Items stored from a collection
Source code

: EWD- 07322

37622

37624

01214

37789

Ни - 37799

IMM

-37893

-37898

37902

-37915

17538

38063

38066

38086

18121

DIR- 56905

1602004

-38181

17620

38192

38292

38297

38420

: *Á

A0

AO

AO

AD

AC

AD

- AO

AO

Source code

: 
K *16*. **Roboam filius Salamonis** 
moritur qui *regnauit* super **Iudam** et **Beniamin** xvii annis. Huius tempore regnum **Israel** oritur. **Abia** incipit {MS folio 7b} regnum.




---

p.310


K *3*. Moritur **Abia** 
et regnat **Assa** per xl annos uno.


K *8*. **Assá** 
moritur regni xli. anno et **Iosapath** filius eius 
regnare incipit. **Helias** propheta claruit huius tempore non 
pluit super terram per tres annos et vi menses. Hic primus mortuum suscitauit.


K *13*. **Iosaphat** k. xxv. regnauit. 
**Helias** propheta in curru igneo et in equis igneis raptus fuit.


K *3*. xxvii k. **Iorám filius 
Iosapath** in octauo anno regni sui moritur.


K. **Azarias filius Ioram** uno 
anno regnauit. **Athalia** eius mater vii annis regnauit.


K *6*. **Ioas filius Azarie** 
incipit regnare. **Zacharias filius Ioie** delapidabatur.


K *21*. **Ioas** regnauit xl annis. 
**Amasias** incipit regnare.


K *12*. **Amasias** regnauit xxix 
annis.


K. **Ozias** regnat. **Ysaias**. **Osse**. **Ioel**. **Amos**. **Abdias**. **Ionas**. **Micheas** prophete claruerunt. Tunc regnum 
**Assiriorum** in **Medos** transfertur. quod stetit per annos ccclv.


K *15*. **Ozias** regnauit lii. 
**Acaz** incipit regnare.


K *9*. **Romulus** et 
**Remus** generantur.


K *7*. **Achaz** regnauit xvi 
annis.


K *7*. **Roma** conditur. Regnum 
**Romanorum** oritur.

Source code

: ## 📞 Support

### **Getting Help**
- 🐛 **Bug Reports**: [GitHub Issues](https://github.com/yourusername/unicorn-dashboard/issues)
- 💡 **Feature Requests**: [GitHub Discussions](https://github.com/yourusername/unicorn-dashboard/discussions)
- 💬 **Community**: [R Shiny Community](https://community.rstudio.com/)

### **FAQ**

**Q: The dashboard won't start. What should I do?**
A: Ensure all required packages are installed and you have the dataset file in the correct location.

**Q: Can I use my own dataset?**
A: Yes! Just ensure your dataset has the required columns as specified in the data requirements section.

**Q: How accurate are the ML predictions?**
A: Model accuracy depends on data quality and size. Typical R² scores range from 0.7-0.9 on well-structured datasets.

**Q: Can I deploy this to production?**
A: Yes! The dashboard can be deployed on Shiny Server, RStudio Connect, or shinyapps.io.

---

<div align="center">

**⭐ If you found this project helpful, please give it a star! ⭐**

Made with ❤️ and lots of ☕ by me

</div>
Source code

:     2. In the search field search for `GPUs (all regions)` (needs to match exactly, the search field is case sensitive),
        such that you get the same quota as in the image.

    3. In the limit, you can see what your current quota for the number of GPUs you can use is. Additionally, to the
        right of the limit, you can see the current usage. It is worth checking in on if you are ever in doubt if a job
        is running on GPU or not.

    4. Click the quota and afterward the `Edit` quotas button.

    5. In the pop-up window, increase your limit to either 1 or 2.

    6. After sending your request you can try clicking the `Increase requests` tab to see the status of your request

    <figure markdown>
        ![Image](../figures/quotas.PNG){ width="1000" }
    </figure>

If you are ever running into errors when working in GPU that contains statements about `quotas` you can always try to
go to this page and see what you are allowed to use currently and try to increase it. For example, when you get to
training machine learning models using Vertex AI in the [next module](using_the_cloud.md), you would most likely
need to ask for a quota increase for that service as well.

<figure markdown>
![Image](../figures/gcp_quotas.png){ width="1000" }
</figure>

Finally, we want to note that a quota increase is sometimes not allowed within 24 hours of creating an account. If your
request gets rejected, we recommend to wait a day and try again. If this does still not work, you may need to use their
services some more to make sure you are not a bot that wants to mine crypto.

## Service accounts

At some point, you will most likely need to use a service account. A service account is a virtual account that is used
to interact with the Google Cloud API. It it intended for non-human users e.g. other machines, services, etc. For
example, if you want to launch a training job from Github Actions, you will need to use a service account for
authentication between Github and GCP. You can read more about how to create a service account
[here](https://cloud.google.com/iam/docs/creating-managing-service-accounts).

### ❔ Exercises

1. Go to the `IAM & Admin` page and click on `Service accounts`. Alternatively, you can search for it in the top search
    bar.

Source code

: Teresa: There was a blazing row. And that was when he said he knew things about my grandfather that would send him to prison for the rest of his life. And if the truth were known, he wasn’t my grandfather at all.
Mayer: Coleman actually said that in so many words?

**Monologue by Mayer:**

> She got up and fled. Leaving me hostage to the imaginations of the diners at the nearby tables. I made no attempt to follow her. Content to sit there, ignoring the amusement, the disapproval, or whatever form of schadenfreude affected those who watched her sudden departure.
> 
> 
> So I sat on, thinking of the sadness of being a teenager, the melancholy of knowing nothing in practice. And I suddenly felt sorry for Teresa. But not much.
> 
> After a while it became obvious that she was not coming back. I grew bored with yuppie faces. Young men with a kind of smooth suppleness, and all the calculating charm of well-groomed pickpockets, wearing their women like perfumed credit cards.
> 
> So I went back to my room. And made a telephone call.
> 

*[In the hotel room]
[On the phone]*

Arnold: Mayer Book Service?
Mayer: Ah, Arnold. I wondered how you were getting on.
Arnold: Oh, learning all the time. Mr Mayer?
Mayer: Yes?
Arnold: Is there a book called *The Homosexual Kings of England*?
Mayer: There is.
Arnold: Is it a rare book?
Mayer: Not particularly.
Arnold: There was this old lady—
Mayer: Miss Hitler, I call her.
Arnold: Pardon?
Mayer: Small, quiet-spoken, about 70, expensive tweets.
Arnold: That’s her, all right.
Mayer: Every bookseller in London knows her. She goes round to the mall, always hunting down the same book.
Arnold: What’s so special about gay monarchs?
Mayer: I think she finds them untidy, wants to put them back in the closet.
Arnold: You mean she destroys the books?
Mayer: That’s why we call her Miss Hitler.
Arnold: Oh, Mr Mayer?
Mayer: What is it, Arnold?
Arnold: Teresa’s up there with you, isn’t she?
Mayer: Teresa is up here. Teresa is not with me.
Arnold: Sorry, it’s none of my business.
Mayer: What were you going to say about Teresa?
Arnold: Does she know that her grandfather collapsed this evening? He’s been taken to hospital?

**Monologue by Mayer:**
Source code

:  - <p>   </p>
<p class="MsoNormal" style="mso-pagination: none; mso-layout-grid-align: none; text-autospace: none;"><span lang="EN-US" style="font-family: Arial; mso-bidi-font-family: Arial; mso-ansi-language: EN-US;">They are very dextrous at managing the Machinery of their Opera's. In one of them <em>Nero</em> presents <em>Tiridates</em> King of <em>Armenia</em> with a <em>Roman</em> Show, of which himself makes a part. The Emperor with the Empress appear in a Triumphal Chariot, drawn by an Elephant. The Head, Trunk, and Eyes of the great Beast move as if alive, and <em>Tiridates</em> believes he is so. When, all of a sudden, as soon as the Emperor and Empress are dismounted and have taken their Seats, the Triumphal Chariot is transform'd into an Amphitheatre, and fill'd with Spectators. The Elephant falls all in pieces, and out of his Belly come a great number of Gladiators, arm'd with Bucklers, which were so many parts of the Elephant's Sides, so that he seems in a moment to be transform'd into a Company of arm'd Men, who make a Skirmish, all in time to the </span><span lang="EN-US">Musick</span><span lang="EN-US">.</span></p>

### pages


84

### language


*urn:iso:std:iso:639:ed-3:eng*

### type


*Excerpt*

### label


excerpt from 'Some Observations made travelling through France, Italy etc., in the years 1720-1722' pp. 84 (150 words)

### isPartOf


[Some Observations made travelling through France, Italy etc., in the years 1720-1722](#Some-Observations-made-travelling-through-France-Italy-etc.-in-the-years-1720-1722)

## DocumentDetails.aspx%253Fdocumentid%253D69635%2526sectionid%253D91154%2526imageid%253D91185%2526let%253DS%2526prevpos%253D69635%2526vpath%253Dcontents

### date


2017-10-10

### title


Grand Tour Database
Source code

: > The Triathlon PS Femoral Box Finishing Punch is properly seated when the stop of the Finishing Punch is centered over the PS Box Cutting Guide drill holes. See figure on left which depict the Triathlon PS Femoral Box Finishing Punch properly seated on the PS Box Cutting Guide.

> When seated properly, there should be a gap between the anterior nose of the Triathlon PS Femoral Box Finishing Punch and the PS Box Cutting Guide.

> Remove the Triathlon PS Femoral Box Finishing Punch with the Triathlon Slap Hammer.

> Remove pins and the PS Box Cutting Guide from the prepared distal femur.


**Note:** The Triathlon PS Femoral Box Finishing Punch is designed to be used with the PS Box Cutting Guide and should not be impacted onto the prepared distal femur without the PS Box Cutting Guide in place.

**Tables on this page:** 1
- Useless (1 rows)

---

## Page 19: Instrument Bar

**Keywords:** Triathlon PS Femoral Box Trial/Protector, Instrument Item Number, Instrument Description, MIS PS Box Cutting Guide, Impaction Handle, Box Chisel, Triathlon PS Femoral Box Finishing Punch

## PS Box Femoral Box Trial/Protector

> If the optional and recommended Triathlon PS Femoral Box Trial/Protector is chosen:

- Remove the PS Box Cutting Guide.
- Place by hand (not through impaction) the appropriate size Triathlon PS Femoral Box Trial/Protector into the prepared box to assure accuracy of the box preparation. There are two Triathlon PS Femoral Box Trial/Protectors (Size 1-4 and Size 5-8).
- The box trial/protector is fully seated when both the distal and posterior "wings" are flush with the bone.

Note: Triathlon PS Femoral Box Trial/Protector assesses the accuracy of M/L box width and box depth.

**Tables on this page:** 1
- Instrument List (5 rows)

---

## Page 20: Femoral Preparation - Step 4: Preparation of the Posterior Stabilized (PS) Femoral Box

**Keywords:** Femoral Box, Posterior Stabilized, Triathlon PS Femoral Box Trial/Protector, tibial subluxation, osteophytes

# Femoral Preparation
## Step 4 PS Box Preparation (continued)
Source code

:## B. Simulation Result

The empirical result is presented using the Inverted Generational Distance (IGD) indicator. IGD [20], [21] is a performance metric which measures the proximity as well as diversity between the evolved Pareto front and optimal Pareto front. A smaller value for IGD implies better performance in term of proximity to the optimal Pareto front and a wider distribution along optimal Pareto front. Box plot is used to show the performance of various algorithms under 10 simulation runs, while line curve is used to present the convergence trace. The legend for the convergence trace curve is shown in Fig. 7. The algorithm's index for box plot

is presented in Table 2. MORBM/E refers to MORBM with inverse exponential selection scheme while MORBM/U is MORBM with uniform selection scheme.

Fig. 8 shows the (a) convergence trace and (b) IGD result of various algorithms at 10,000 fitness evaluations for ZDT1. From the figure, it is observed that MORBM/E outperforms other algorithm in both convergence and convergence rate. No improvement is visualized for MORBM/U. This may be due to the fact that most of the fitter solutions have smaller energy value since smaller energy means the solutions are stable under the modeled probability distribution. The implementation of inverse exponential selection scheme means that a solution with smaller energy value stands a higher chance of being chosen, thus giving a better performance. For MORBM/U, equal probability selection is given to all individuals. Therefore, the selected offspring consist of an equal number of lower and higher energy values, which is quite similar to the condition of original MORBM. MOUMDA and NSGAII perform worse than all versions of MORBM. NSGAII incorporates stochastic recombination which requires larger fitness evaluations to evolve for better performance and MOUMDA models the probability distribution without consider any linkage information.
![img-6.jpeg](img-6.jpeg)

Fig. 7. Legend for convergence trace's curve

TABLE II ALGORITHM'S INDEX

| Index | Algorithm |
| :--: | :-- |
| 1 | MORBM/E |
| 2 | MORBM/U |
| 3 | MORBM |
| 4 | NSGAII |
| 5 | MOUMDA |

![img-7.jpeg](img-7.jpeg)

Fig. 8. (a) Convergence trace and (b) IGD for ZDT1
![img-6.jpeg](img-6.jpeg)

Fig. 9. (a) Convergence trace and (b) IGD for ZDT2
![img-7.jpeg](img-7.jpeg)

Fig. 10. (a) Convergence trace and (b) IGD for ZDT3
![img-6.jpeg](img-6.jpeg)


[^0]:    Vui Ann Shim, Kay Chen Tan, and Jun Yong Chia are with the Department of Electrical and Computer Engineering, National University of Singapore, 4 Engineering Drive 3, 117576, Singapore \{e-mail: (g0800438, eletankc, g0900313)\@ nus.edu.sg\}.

Assigned task:
Can you transcribe, character for character, the part of the entries that opens with the line containing "K *7*. **Roma** conditur. Regnum" and closes with the line containing "## 📞 Support", including both of those lines?

Output:
K *7*. **Roma** conditur. Regnum 
**Romanorum** oritur.

Source code

: ## 📞 Support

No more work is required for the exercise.